Sheer technicality has nullified the idea that the way to win a jumper round is to be the fastest rider. The open, galloping courses of long ago were perfect places to let show jumping horses open up their strides and fly through jump-off rounds. However, it seems that as time went by, arenas got smaller, jumps got bigger, and courses got way more technical.

So how does one go about winning a jumper class if speed is no longer the best option? The key is the turns and the strategy. Most riders look at their course, walk it, and ride it without giving much thought to straying off the track. Perhaps the best word would be shortening the track, because the best jumper riders are those who take the shortest trip around the course and use speed sparingly.

I’ve noticed that there are certain traits that every show jumping horse and rider must have if they want to turn in great rounds and have a shot at that blue ribbon.


First off, jumpers must be adjustable. Courses often have short distances right before or after long ones, which requires a horse that is quick on his feet and quick to listen to his rider’s aids.  A horse must be able to move up or sit back and wait for a distance. Riders should work on collecting and lengthening their horse’s strides through ground poles and down simple lines.

Top Grand Prix horses absolutely have to be adjustable. Not only does this make riding a course easier in general, but a horse needs to be able to gallop forward down a long line and shorten and balance for a tight turn, all of which can happen within a few seconds.

Similarly, riders need to be able to meld their position to the demands of the course. A scary jump often requires a deep, reassuring, and anchored seat. Conversely, a rider should lighten his seat and get up off his  mount’s back during a long, forward stretch. Tight turns need a secure, supporting seat, and it is important that the rider is able to be versatile as the course changes.


Show Jumpers need to have a certain amount of courage to face a challenging course, especially at upper levels. In general, horses should willingly jump the brightly-colored and oddly-shaped jumps often found in jumper rings. Natural fences are becoming harder to find and are frequently replaced by airy, intimidating obstacles that will fall down with the lightest rap.

Bravery really comes in to play in bigger classes, most of all because a horse needs to focus his attention solely on the task at hand, which is listening to the rider’s aids and clearing the obstacles before him. If he gets distracted by a moving part of a fence or spooked by an unfamiliar gate or decoration, he puts both himself and the rider at risk. Similarly, such distractions can cause a horse to pull rails, refuse, or collect time faults, and these examples are one of the main reasons course designers use such bright jumps.

Horses should be schooled over unusual jumps at home, and should especially be comfortable jumping liverpools and open waters, both of which are increasingly common at upper levels.

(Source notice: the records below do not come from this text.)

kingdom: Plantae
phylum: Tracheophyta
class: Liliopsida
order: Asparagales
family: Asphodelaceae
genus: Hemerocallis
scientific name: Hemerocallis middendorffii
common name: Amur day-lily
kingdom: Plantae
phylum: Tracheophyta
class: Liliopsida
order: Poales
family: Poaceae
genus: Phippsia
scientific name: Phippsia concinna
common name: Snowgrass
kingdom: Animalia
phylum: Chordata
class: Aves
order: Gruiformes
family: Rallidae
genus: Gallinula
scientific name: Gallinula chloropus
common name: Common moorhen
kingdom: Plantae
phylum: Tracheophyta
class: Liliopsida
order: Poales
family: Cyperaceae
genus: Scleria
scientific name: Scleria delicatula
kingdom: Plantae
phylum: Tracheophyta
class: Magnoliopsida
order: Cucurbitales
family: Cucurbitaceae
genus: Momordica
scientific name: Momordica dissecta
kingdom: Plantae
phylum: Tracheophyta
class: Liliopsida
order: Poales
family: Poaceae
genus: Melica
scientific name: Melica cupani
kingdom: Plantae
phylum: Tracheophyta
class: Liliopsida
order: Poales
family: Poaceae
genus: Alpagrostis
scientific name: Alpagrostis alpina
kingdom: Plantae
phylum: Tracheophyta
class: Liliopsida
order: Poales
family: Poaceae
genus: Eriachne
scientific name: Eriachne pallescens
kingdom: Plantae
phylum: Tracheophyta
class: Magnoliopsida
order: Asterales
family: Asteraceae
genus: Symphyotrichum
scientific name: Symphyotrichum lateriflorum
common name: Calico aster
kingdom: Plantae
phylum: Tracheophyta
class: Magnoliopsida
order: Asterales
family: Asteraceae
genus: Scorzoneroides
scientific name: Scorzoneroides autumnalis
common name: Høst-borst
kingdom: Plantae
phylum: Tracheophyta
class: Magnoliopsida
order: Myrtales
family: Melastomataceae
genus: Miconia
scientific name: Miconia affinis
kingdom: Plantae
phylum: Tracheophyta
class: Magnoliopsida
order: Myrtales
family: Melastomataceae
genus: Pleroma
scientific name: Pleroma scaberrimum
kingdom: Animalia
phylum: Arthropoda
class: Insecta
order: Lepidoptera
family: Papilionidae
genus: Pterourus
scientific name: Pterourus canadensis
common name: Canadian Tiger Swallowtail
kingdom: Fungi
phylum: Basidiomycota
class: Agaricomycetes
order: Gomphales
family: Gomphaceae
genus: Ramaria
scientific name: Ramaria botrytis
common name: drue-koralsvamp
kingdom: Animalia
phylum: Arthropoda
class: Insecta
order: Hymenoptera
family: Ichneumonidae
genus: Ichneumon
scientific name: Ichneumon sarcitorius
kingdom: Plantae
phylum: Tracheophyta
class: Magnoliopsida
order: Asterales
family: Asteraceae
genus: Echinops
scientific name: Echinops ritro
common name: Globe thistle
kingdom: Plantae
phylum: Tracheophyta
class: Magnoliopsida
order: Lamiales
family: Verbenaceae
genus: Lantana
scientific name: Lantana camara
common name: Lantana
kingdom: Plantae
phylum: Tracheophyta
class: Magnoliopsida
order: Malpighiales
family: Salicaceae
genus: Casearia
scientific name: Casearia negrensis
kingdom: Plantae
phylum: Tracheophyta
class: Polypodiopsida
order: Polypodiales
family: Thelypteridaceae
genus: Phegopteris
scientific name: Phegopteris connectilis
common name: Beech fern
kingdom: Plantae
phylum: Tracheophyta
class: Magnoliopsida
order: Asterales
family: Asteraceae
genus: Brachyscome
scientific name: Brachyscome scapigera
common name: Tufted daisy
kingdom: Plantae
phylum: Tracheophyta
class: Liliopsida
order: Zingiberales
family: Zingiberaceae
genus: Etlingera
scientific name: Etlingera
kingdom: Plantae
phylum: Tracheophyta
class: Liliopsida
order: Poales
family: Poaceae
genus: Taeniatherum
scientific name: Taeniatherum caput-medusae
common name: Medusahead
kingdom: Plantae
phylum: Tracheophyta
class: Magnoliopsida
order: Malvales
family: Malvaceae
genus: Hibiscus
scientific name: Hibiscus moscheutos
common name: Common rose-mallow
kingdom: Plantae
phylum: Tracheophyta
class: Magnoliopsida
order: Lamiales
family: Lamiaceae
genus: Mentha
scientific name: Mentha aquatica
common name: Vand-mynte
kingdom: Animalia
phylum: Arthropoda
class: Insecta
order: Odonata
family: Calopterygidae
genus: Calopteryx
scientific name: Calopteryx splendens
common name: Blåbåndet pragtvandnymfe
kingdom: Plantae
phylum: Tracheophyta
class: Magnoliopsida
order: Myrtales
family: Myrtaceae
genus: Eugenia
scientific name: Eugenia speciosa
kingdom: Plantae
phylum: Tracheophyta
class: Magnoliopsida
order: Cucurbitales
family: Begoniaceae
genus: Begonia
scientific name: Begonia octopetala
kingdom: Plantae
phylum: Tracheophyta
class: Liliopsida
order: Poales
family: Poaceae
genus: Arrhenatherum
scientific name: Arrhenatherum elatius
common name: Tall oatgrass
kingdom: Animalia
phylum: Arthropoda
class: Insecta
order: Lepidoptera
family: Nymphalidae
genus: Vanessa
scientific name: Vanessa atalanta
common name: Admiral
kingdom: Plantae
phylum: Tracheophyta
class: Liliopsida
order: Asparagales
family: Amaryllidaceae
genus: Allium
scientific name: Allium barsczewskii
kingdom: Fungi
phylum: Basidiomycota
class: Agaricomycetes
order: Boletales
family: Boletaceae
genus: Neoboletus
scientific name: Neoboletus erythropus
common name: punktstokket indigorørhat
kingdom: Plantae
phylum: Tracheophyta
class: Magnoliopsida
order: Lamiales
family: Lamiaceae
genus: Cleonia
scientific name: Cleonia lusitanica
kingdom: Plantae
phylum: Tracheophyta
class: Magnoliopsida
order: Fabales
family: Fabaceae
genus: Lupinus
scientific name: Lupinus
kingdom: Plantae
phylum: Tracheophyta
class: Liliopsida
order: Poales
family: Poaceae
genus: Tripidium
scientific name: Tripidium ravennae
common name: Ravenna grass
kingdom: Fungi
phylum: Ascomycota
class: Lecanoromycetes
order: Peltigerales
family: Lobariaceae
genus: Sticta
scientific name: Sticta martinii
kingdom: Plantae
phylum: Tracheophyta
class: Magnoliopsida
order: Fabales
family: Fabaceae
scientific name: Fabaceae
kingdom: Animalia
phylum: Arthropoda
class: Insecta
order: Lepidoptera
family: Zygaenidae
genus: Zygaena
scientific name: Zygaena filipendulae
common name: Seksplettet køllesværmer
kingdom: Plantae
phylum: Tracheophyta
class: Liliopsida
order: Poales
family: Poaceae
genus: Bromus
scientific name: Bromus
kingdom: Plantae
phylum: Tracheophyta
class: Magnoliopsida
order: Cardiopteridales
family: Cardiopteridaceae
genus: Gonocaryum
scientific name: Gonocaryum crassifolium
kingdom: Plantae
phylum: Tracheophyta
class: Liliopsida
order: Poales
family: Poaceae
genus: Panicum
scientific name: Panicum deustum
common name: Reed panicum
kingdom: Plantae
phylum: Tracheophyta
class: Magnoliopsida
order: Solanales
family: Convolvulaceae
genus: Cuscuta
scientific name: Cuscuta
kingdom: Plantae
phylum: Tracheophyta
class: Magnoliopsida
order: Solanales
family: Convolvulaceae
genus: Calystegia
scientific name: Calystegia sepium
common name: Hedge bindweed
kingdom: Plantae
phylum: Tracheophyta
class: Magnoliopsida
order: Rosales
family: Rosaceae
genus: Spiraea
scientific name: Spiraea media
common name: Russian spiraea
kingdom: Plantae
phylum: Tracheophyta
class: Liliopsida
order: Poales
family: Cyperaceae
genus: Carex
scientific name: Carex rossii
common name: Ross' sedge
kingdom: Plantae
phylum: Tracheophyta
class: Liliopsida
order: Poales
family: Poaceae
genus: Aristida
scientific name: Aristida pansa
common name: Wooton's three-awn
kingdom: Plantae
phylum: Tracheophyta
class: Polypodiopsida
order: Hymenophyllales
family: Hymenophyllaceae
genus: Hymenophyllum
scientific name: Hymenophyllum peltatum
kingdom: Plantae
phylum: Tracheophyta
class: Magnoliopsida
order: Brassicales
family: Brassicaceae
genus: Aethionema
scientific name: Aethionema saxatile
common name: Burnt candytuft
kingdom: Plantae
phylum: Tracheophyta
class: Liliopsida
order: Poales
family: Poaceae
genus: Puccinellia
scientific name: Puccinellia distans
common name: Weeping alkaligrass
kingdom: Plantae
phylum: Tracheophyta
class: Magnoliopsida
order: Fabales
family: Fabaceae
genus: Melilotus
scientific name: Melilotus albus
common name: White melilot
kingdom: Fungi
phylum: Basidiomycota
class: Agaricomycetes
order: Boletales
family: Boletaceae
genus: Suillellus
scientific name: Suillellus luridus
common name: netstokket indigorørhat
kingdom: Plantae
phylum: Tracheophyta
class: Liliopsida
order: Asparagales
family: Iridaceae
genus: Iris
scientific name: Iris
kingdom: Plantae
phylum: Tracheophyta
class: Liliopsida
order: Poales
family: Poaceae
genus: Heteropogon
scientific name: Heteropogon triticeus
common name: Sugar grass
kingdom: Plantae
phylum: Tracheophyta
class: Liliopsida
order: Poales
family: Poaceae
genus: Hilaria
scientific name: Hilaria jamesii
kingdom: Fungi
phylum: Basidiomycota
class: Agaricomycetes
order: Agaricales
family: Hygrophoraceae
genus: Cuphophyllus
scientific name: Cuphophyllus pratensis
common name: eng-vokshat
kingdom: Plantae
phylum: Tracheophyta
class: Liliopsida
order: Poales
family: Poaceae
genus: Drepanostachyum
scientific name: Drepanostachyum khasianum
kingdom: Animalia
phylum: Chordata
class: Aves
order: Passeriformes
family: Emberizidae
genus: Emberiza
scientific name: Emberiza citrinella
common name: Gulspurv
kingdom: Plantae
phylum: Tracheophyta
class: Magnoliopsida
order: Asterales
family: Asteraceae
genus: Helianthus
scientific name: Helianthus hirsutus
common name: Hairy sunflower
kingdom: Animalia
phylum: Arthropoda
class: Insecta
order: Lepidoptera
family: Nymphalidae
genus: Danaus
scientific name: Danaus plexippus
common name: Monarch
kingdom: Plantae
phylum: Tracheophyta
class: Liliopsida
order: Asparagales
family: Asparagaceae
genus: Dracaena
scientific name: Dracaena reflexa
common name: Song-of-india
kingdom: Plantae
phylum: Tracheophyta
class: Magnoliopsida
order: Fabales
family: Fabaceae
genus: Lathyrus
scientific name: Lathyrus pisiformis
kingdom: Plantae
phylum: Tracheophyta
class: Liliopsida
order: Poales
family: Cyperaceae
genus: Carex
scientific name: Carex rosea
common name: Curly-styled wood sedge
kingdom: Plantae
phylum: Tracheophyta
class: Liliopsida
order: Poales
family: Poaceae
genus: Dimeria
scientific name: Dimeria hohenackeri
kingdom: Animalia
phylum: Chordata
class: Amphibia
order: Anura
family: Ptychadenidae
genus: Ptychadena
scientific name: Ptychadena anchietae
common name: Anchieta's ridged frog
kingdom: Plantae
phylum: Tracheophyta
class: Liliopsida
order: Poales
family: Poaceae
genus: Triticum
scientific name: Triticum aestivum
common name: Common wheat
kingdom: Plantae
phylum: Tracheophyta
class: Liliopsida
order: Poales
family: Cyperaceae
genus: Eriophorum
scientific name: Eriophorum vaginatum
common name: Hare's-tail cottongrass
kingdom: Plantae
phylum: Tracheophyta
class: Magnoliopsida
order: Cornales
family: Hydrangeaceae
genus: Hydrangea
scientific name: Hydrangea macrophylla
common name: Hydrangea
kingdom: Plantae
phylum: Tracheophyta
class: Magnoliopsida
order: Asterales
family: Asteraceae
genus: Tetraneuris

When walking a jumper course, stop at each turn or rollback and consider a number of options. What may seem like a regular turn could be the key to a quick round.

The main thing to remember in turn is balance. A rider simply cannot land after a fence and immediately spin his horse to the right or left to make an inside turn; he has to let his horse know that he plans to make a sharp turn the stride before the jump, either by rein aids, leg aids, or by shifting weight (preferably all three!). When the horse lands, he should be expecting a turn in the chosen direction, and in theory should be ready for the rider to rock him back on his haunches and guide him through a turn. That way, he is balanced and ready to spring off his hocks and clear the next jump, which is usually right after a tight inside turn. The rider who pulls his horse into a turn and guns through it risks a refusal or rails.

Ultimately, the horse needs to have an idea where the rider wants him to go a few strides before the jump leading into the turn. The sharper a turn is, the more time a horse needs to set up for it; if a rider wants to go inside a jump to make a quick turn off a vertical, it would be smart to angle the jump a bit to give the horse more time to figure out where the rider wants him to go and thus give him more room to make the tight turn.


Being able to figure out and ride inside turns and tight rollbacks are one thing, but being able to piece them all together and ensure that they fit together to make a quick, flowing ride is another thing altogether. A rider must make a plan for each jump, line, and turn, and then string them all together for the shortest route. Sometimes a great turn won’t work because of other elements of the course that require a special ride, such as liverpools and airy oxers.

For example, say there is a bending line that walks a five. It seems quite obvious that the quickest route would be to angle the first jump and ride the line in a direct three or four, depending on how it walks. In many cases, this would work great, but a rider also has to be smart about his turns. Consider the jumps directly before and after the bending line; they may significantly alter how the line can be ridden.

Strategy also means factoring in a rider’s mount. Some horses simply cannot make super tight turns or stretch for direct routes through bending lines. In this case, a rider must decide what the best route for his  horse is.

Most of all, a rider needs to be efficient and plan every step of a jumper course. Speed does factor in to jumper courses, but if a rider cannot control his horse’s speed or overuses it, he may overtax his horse and waste time. A horse moving fast needs more room to turn than a horse that is collected and pushing forward off his hocks.

So while there certainly is a time and place to let loose on a jumper course, remember that the fastest rider on course is not necessarily moving at mach speed. Those who bring home the blue are smart about their rides, and it definitely pays off.